- Born: October 15, 1931 Pyongyang
- Died: January 21, 2012 (aged 81) Pyongyang
- Education: Leningrad University
- Occupations: politician, chair of Korean Christian Federation, vice-president of Korean Council of Religionists [nl], vice-chair of North Korean branch of the Pan-Korean Alliance for Reunification, delegate to 12th SPA and member of SPA Presidium, director of Pyongyang Theological Academy
- Parent: Kang Ryang-uk

= Kang Yong-sop =

North Korean politician

Kang Yong Sop (October 15, 1931 – January 21, 2012) was a North Korean politician, second son of deputy prime minister Kang Ryang-uk and Song Sok-jong. He served as chair of the Korean Christian Federation (KCF) and vice-president of the Korean Council of Religionists. He was also vice-president of the North Korean branch of the Pan-Korean Alliance for Reunification (PKAR), delegate to 12th Supreme People's Assembly (SPA) and member of the SPA Presidium, and director of the Pyongyang Theological Academy.

==Career==
In January 1969, Kang was appointed to deputy bureau manager in the Cabinet administrative bureau. He became ambassador to Romania in 1969, and to Malta in 1971.

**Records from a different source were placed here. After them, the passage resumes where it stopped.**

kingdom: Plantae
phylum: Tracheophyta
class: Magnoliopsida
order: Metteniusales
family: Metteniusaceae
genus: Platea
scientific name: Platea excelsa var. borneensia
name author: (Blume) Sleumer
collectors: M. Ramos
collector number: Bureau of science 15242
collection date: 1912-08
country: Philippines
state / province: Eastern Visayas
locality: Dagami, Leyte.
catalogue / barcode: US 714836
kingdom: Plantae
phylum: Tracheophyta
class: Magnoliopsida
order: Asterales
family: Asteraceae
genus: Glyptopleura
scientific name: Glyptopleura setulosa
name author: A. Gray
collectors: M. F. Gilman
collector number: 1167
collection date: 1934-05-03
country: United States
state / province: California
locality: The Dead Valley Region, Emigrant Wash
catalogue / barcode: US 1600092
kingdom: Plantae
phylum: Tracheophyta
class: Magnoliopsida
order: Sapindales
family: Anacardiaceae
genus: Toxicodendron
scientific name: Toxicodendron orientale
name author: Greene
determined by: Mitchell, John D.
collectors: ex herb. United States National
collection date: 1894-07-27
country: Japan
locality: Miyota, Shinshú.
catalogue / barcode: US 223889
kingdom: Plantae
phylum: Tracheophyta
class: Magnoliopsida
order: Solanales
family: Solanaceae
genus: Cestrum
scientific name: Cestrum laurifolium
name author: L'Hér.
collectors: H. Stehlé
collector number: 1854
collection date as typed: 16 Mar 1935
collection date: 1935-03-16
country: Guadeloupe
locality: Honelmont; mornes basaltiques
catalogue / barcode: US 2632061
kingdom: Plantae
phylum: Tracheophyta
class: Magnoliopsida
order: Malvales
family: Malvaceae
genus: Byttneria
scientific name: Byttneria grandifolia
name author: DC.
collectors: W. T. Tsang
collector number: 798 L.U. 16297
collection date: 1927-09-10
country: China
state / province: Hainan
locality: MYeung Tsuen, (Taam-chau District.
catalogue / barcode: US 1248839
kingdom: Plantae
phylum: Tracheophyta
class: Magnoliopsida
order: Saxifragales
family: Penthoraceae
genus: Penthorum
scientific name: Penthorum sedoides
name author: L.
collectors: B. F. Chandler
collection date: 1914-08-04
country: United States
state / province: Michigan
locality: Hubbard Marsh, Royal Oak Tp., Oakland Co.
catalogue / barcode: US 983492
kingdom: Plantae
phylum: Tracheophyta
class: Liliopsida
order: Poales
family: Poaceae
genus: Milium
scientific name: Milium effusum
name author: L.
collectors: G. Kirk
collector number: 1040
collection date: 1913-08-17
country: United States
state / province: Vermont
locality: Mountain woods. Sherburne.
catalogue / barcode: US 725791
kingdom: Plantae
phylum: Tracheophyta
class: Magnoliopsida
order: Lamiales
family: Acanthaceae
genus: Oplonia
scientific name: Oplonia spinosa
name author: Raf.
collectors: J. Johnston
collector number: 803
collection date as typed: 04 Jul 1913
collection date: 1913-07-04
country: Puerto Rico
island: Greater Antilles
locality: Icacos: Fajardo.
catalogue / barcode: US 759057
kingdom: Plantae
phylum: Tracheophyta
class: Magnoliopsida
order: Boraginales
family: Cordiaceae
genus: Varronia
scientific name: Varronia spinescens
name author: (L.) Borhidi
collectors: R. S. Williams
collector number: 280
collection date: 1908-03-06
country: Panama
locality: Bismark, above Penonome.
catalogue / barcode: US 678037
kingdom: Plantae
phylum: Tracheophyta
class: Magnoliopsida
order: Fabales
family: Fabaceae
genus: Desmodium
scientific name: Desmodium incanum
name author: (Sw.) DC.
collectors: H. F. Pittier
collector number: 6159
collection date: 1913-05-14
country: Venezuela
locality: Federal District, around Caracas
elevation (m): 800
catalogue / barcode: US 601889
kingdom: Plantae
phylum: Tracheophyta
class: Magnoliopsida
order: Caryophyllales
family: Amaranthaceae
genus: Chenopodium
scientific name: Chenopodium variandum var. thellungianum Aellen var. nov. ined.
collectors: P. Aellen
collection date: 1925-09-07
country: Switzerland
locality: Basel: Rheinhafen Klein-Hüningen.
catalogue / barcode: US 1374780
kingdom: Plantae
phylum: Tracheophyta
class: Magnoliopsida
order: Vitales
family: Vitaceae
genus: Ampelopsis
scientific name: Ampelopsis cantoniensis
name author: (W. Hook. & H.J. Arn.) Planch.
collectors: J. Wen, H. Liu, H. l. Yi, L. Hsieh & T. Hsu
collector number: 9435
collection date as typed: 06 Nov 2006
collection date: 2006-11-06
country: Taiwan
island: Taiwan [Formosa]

Kang served as chair of the central committee of the Korean Christian Federation (KCF) starting in February 1989, vice-president of the Korean Council of Religionists starting in May 1989, and chair of the KCF central committee in May 1990. He served as a member of the unification policy committee of the Supreme People's Assembly (SPA) starting in May 1990, and as a member of the central committee of the North Korean branch of the Pan-Korean Alliance for Reunification (PKAR). In March 1991, he was appointed to the directorship of the Pyongyang Theological Academy.

Starting in July 1991, he served as vice-president of the DPRK-Japan Friendship Association, and as a member of the central committee of the Democratic Front for the Reunification of the Fatherland. He became vice-chair of the PKAR in August 1993, and served as deputy chair of the North Korean committee for implementation of the June 15th North–South Joint Declaration. He died in Pyongyang of a heart attack on January 21, 2012.

After being elected to the 9th Supreme People's Assembly in April 1990, Kang served in the 10th (1998), 11th (2003), and 12th (2009) sessions of the SPA as delegate and member of the SPA Presidium. He was a member of the national mourning committees for the deaths of Kim Il Sung in 1994, Ri In-mo in 2007, and Pak Song-chol in 2008.

==Awards==
Kang was awarded the Order of Kim Il Sung in March 2002, and the National Reunification Prize in September 2003.